Please find below my problem statement:

Requirement : For every row in the below displayed records, I want to find the records within 10 minutes range and within +-15 units of the quantity. And then find the record which is closest in time with the current record and fetch the Price value.

Example : Say for the first record with Sno=1,the records which fall within 10 min time range and within +-15 units of quantity are records with Sno = 2,4,6. Of these three records the one closest in time range is record Sno=2.So I want to get the Price value for record with Sno=2 which is 12.

• Sno Price Quantity Time
• 1 10 100 05/08/2013 10:12:13 AM
• 2 12 111 05/08/2013 10:10:11 AM
• 3 13 123 05/08/2013 10:22:13 AM
• 4 2 111 05/08/2013 10:22:13 AM
• 5 13 112 05/08/2013 10:42:13 AM
• 6 14 100 05/08/2013 10:15:13 AM

Appreciate your help :)

Thanks RVK

Assuming data in A2:D7, enter in E2 and fill down:

=LOOKUP(2,1/(ABS(D$2:D$7-D2)<TIME(,10,1))/FREQUENCY(0,ABS(D$2:D$7-D2)*(2*(ABS(C$2:C$7-C2)<=15)-1)-(A$2:A$7=A2)),B$2:B$7)

Explanation

The formula can be broken down into several components (by highlighting the chosen section in the formula bar and pressing F9):

A: =(ABS(D$2:D$7-D2)<TIME(0,10,1)) returns {TRUE;TRUE;TRUE;TRUE;FALSE;TRUE} which is an array indicating if it is within 10 minutes (or 10:01 to account for rounding)

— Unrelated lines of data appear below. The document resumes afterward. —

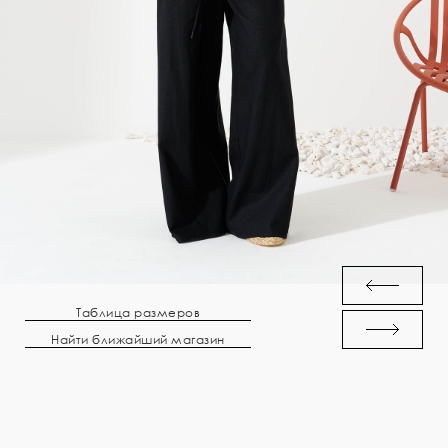
Таблица размеров
Найти ближайший магазин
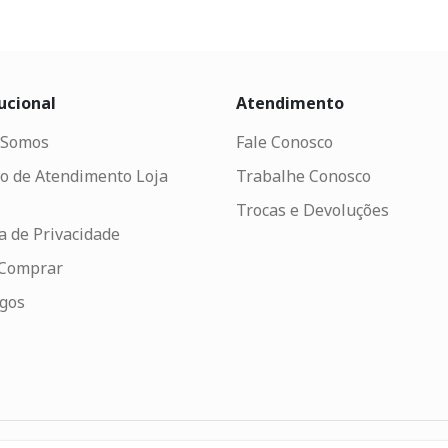
ucional
Atendimento
Somos
Fale Conosco
o de Atendimento Loja
Trabalhe Conosco
Trocas e Devoluções
ca de Privacidade
Comprar
ogos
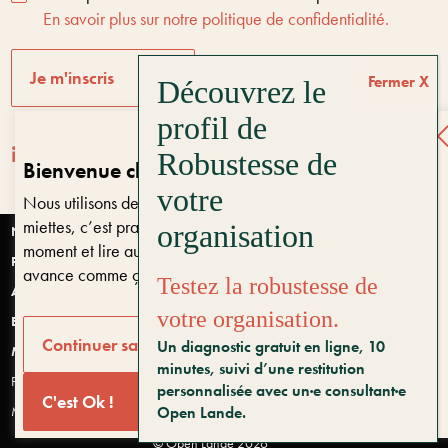
En savoir plus sur notre politique de confidentialité.
Je m'inscris
Fermer
Bienvenue chez Open Lande
Nous utilisons des cookies sur notre site. Ils ne font pas de
Entreprises & territoires
?
miettes, c’est pratique. Vous pouvez changer d’avis à tout
Nous vous aidons à être encore là dans 10 ans
Nantes
moment et lire aussi notre
politique de confidentialité
. On
Paris
avance comme ça ?
Testez la robustesse de
Anjou
votre organisation.
Bretagne
Bonjour, puis-je vous aider ?
Continuer sans accepter
Un diagnostic gratuit en ligne, 10
Montpellier
minutes, suivi d’une restitution
Politique de confidentialité et données personnelles
personnalisée avec un·e consultant·e
C'est Ok !
Mentions légales
Open Lande.
© Open Lande 2026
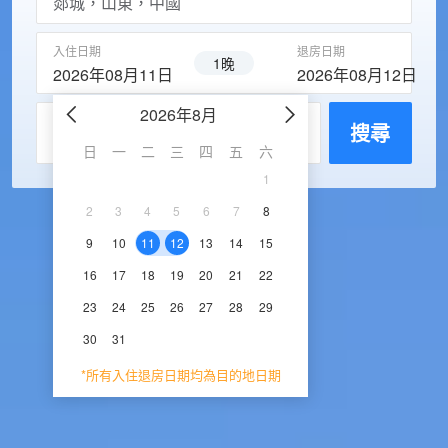
入住日期
退房日期
1晚
2026年08月11日
2026年08月12日
2026年8月
2026年9
每房入住人數
搜尋
日
一
二
三
四
五
六
日
一
二
三
1
1
2
3
2
3
4
5
6
7
8
6
7
8
9
1
9
10
11
12
13
14
15
13
14
15
16
1
16
17
18
19
20
21
22
20
21
22
23
2
23
24
25
26
27
28
29
27
28
29
30
30
31
*所有入住退房日期均為目的地日期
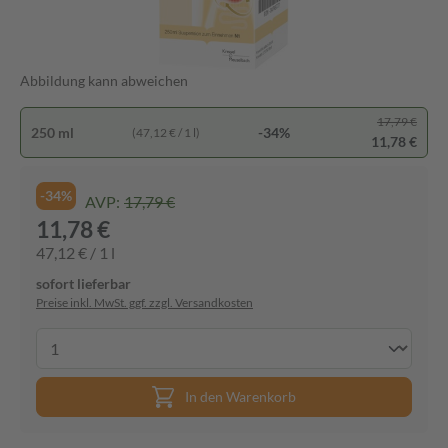
Abbildung kann abweichen
17,79 €
250 ml
-34%
(47,12 € / 1 l)
11,78 €
-34%
AVP:
17,79 €
11,78 €
47,12 € / 1 l
sofort lieferbar
Preise inkl. MwSt. ggf. zzgl. Versandkosten
In den Warenkorb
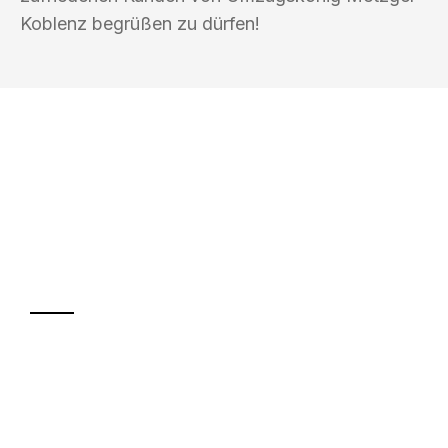
Koblenz begrüßen zu dürfen!
UMZUGSKÖNIG METZGER KOBLENZ
Ihr Umzug oder
Transport
Sparen Sie bis zu 100€ bei Anfrage
Abwicklung innerhalb von 24 Stunden
Versichert bis zu 7.500€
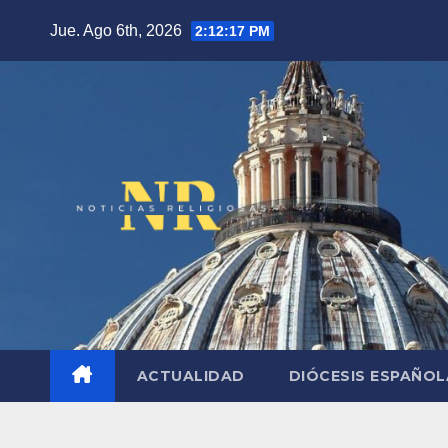
Saltar
Jue. Ago 6th, 2026
2:12:18 PM
al
contenido
ACTUALIDAD
DIÓCESIS ESPAÑO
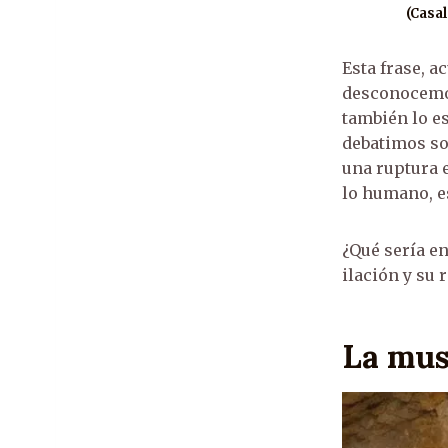
(Casal
Esta frase, 
desconocemos
también lo e
debatimos so
una ruptura 
lo humano, e
¿Qué sería e
ilación y su 
La mus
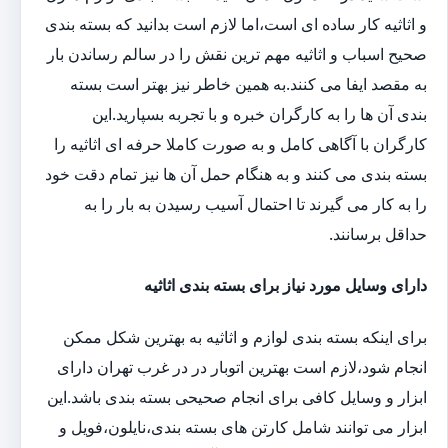
و اثاثیه کار ساده ای است،اما لازم است بدانید که بسته بندی
صحیح اسباب و اثاثیه مهم ترین نقش را در سالم رساندن بار
به مقصد ایفا می کنند.به همین خاطر نیز بهتر است بسته
بندی آن ها را به کارگران خبره و با تجربه بسپارید.این
کارگران با آگاهی کامل و به صورت کاملا حرفه ای اثاثیه را
بسته بندی می کنند و به هنگام حمل آن ها نیز تمام دقت خود
را به کار می گیرند تا احتمال آسیب رسیدن به بار را به
حداقل برسانند.
دارای وسایل مورد نیاز برای بسته بندی اثاثیه
برای اینکه بسته بندی لوازم و اثاثیه به بهترین شکل ممکن
انجام شود،لازم است بهترین اتوبار در در غرب تهران دارای
ابزار و وسایل کافی برای انجام صحیحی بسته بندی باشد.این
ابزار می توانند شامل کارتن های بسته بندی،نایلون،فویل و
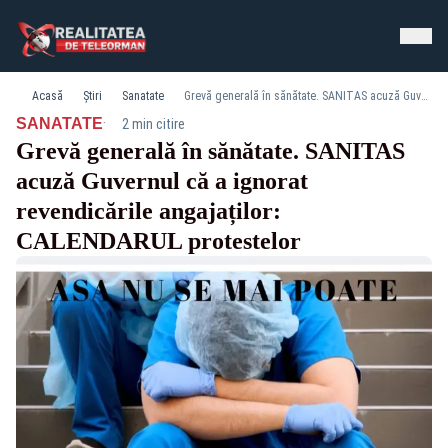
Acasă
Știri
Sanatate
Grevă generală în sănătate. SANITAS acuză Guvernul că a ignorat revendicările angajaților: CALENDARUL protestelor
·
SANATATE
2 min citire
Grevă generală în sănătate. SANITAS
acuză Guvernul că a ignorat
revendicările angajaților:
CALENDARUL protestelor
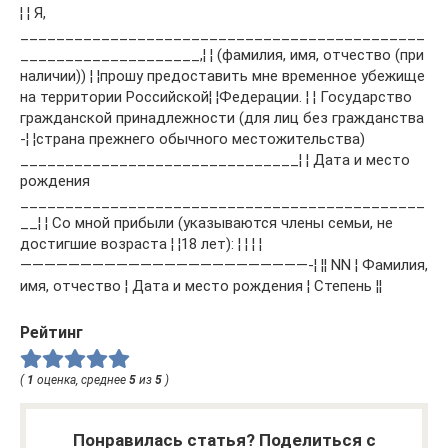
¦ ¦ Я,
_____________________________________________
____________________,¦ ¦ (фамилия, имя, отчество (при
наличии)) ¦ ¦прошу предоставить мне временное убежище
на территории Российской¦ ¦Федерации. ¦ ¦ Государство
гражданской принадлежности (для лиц без гражданства
-¦ ¦страна прежнего обычного местожительства)
_______________________________¦ ¦ Дата и место
рождения
_____________________________________________
__¦ ¦ Со мной прибыли (указываются члены семьи, не
достигшие возраста ¦ ¦18 лет): ¦ ¦ ¦ ¦
————————————————————————-¦ ¦¦ NN ¦ Фамилия,
имя, отчество ¦ Дата и место рождения ¦ Степень ¦¦
Рейтинг
(
1
оценка, среднее
5
из
5
)
Понравилась статья? Поделиться с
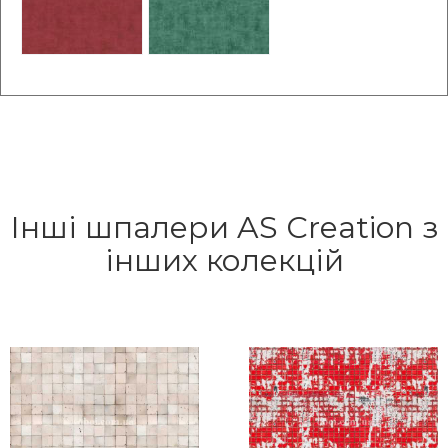
Інші шпалери AS Creation з
інших колекцій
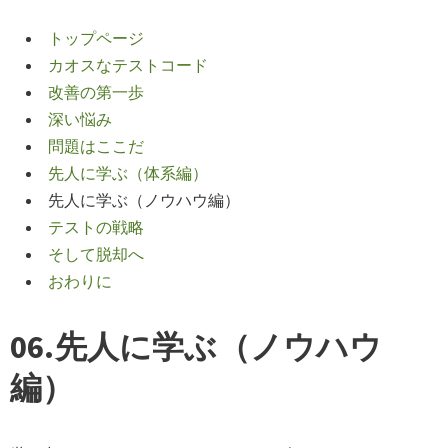
トップページ
カオスなテストコード
改善の第一歩
深い悩み
問題はここだ
先人に学ぶ（体系編）
先人に学ぶ（ノウハウ編）
テストの戦略
そして脱却へ
おわりに
06.先人に学ぶ（ノウハウ
編）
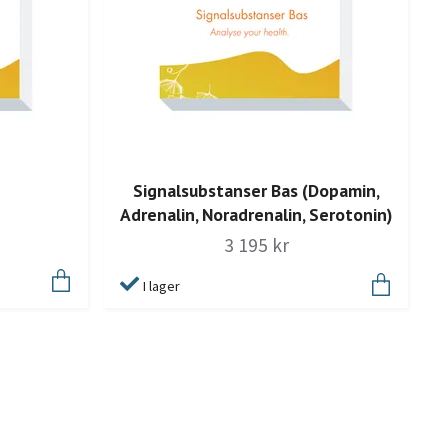
Signalsubstanser Bas (Dopamin,
Adrenalin, Noradrenalin, Serotonin)
3 195 kr
I lager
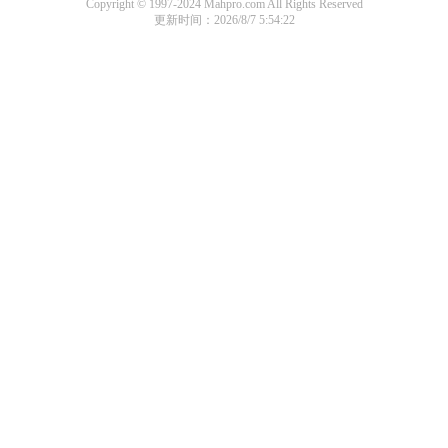
Copyright © 1997-2024 Mahpro.com All Rights Reserved
更新时间：2026/8/7 5:54:22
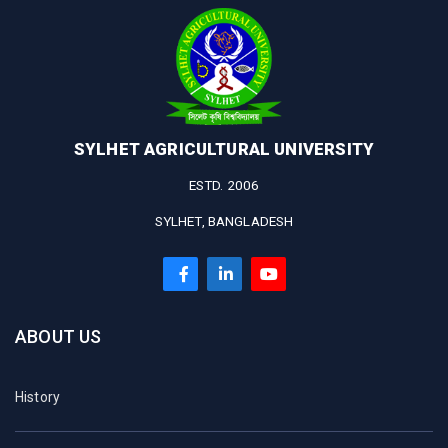
SYLHET AGRICULTURAL UNIVERSITY
ESTD. 2006
SYLHET, BANGLADESH
ABOUT US
History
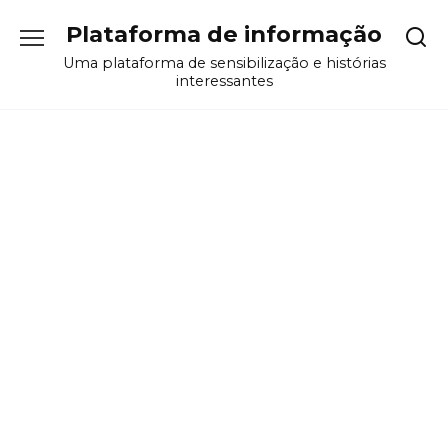
Перейти
Plataforma de informação
к
содержанию
Uma plataforma de sensibilização e histórias
interessantes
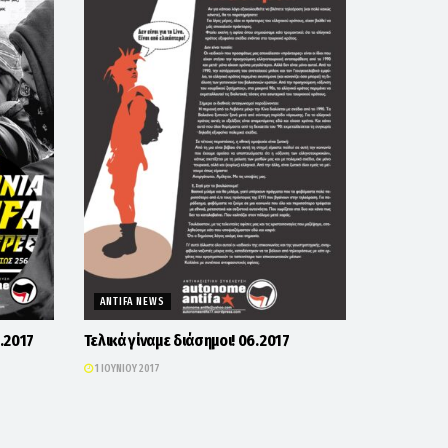
ANTIFA NEWS
6.2017
Τελικά γίναμε διάσημοι! 06.2017
1 ΙΟΥΝΊΟΥ 2017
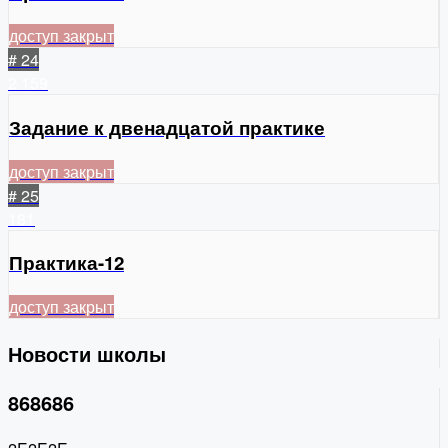
доступ закрыт
# 24
2
159
Задание к двенадцатой практике
доступ закрыт
# 25
181
Практика-12
доступ закрыт
Новости школы
868686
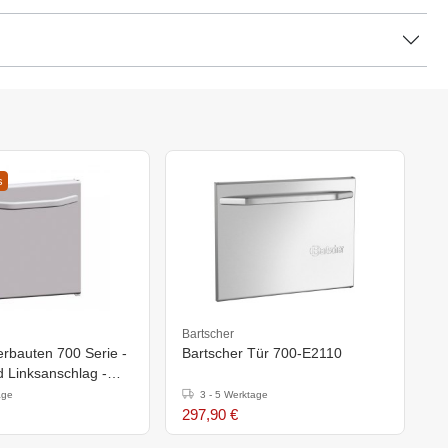
s
Bartscher
erbauten 700 Serie -
Bartscher Tür 700-E2110
d Linksanschlag -
)456mm
age
3 - 5 Werktage
297,90 €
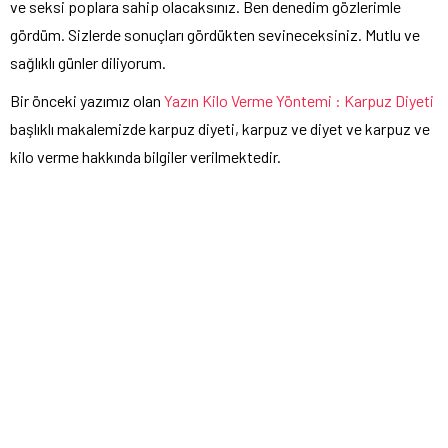
ve seksi poplara sahip olacaksınız. Ben denedim gözlerimle
gördüm. Sizlerde sonuçları gördükten sevineceksiniz. Mutlu ve
sağlıklı günler diliyorum.
Bir önceki yazımız olan
Yazın Kilo Verme Yöntemi : Karpuz Diyeti
başlıklı makalemizde karpuz diyeti, karpuz ve diyet ve karpuz ve
kilo verme hakkında bilgiler verilmektedir.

B: =FREQUENCY(0,{...}) returns {0;1;0;0;0;0;0} which is the closest match in time within 15 units of quantity. ABS(D$2:D$7-D2)*(2*(ABS(C$2:C$7-C2)<=15)-1) returns an array of time differences which are positive if the product is within 15 units and negative otherwise, -(A$2:A$7=A2) is added so a negative number is returned for the current row. With zero in the first argument, the frequency function will ignore these negative numbers.

C: =LOOKUP(2,1/A/B,B$2:B$7) returns the corresponding match where A and B are both 1 or TRUE. The reciprocal is used as LOOKUP ignores errors, if no match is found LOOKUP will return #N/A.